• ASSIGNMENT:
Wherever "масло" appears in the records below, copy the line that holds it.

----- GIVEN DATA -----

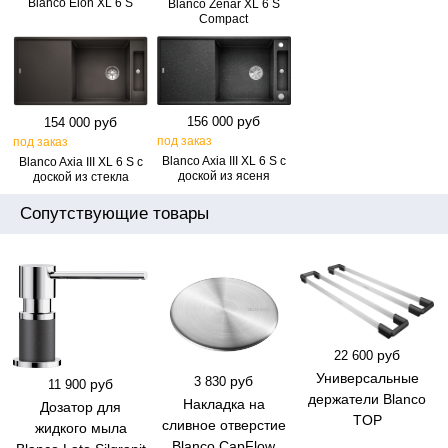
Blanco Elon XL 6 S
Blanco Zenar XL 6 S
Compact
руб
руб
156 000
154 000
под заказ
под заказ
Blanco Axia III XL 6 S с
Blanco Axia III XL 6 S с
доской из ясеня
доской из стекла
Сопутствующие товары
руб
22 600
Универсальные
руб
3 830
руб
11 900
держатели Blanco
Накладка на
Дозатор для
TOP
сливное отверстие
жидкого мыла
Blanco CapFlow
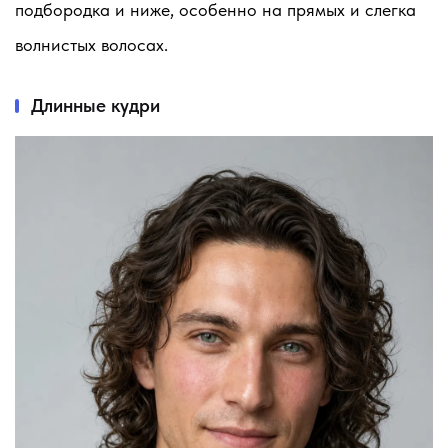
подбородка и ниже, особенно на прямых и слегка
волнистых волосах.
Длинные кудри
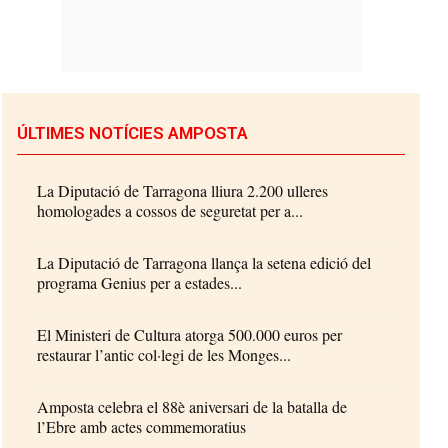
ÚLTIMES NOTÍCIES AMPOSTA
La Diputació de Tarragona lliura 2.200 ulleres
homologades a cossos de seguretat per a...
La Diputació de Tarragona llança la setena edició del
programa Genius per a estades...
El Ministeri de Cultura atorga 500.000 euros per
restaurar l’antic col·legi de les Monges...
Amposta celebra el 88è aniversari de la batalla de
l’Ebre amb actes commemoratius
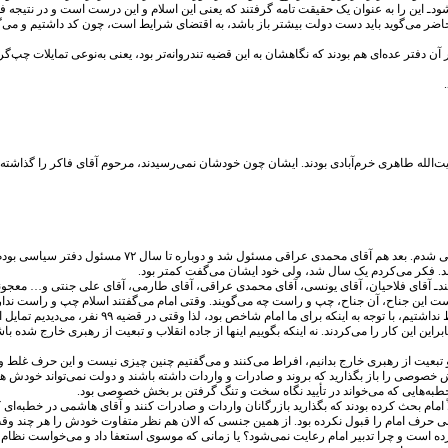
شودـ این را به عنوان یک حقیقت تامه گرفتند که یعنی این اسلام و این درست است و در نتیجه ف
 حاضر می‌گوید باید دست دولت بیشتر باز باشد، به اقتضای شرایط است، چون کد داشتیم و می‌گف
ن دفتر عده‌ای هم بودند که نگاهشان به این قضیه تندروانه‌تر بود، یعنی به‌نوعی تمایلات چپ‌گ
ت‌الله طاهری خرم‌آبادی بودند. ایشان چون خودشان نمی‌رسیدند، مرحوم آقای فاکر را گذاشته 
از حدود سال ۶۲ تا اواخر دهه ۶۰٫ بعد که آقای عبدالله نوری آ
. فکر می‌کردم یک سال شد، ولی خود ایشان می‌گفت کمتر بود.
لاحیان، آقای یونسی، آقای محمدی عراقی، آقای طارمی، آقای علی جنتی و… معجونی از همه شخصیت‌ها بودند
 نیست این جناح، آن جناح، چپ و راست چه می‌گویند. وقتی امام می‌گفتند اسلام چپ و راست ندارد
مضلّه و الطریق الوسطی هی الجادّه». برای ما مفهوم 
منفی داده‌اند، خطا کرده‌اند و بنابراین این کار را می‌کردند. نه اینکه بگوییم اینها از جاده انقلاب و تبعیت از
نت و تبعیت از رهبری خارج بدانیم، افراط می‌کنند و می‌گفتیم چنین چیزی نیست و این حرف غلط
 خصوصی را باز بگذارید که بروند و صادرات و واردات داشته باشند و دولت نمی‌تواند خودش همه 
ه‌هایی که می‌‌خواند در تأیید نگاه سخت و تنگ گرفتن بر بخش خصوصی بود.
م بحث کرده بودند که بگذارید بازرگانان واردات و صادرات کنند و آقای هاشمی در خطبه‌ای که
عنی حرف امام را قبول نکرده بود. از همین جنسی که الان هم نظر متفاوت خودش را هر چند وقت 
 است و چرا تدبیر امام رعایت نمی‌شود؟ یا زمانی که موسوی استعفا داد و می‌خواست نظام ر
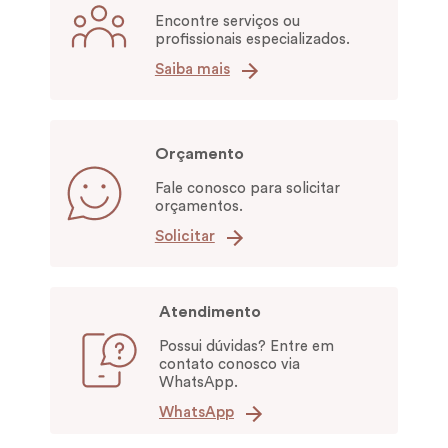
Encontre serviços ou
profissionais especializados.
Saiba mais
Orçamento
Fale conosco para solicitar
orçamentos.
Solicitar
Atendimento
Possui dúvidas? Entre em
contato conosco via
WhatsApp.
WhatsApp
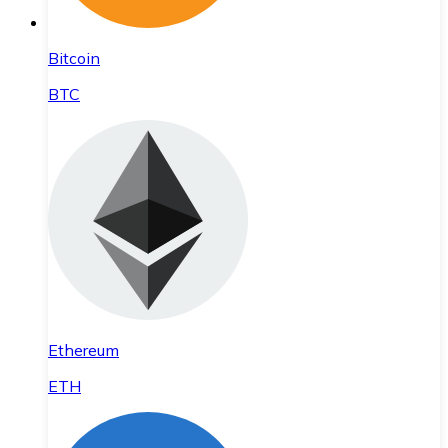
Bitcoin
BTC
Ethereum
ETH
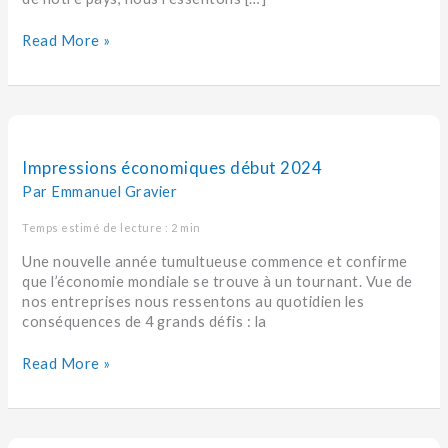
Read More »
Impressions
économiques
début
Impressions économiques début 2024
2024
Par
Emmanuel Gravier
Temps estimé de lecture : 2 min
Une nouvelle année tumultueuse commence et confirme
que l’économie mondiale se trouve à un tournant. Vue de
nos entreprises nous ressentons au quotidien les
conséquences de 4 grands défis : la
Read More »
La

-----
----- GIVEN DATA -----

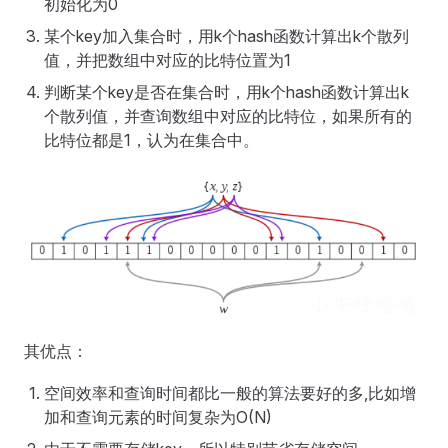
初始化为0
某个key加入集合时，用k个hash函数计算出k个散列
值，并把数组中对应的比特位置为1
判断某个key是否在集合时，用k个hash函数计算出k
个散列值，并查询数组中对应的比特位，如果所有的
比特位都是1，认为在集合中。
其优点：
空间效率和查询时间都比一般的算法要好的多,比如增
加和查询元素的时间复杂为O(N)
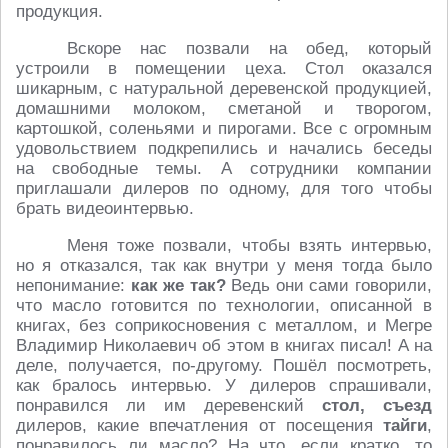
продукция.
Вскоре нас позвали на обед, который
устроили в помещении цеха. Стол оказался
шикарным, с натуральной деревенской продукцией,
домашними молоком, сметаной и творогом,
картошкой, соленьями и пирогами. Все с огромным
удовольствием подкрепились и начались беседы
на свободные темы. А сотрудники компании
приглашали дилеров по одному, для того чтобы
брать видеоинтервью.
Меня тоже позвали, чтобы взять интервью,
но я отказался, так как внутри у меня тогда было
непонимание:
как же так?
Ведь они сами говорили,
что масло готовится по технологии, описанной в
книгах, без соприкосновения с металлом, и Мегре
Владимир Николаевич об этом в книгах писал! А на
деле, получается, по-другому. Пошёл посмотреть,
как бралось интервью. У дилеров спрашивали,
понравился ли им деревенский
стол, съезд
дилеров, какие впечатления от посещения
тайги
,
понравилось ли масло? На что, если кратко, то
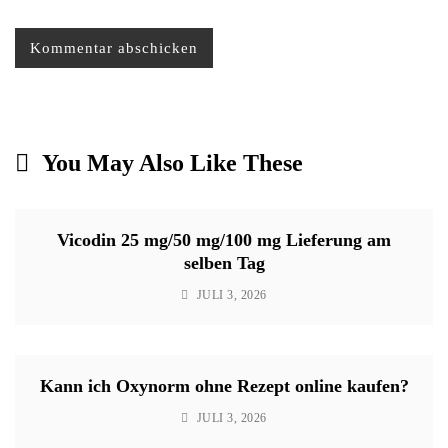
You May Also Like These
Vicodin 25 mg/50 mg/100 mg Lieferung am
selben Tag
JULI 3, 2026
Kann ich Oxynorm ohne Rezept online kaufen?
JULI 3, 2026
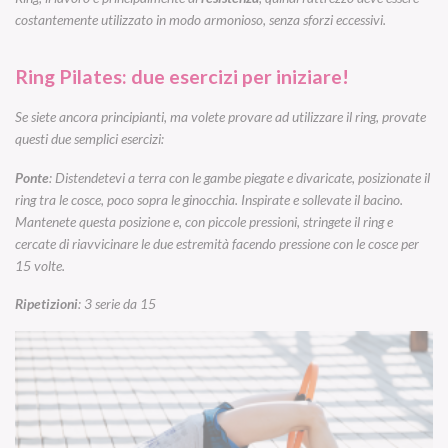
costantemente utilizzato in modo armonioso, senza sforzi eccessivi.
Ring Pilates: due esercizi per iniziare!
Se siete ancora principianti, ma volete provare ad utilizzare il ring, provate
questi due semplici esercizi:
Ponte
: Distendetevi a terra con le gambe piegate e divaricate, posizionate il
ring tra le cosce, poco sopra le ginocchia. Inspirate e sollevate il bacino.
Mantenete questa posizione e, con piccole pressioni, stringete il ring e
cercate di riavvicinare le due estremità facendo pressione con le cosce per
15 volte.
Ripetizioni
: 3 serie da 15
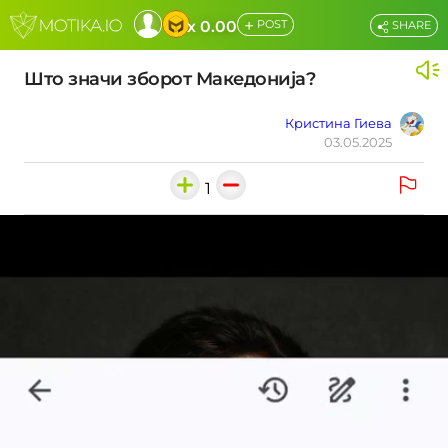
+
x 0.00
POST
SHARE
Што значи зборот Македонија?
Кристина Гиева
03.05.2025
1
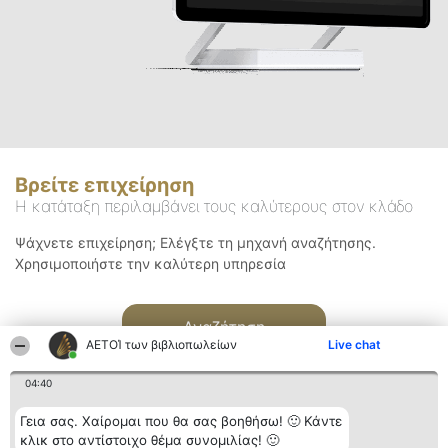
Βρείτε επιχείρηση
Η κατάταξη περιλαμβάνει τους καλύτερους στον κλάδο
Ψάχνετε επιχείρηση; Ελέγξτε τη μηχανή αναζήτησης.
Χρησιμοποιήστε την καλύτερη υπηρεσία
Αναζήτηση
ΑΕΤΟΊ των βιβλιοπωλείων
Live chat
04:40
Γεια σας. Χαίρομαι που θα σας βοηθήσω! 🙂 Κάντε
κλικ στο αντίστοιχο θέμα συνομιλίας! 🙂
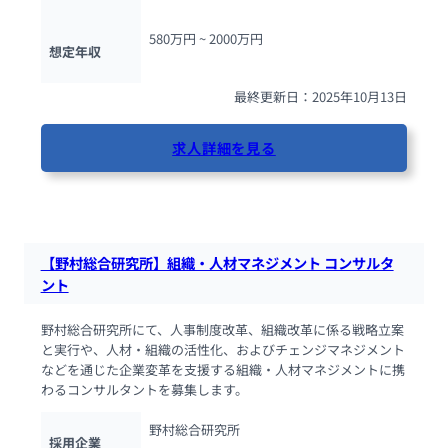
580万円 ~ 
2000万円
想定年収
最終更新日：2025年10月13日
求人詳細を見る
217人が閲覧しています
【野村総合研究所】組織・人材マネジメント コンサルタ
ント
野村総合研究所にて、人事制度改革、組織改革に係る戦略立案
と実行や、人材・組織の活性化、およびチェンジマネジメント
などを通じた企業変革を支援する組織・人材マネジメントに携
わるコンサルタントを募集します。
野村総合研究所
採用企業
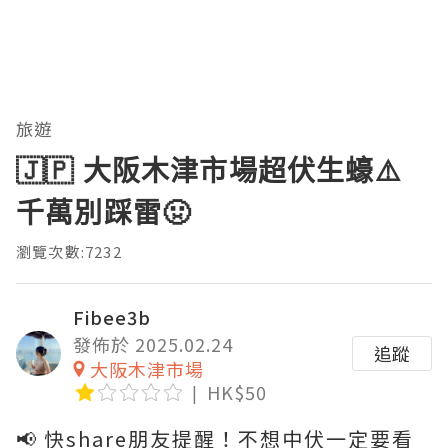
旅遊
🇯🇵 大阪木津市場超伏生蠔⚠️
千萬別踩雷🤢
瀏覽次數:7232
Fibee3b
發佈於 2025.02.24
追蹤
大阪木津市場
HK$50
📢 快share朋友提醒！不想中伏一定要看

-----

• SOLUTION FOR THIS EXERCISE:
что масло готовится по технологии, описанной в
понравилось ли масло? На что, если кратко, то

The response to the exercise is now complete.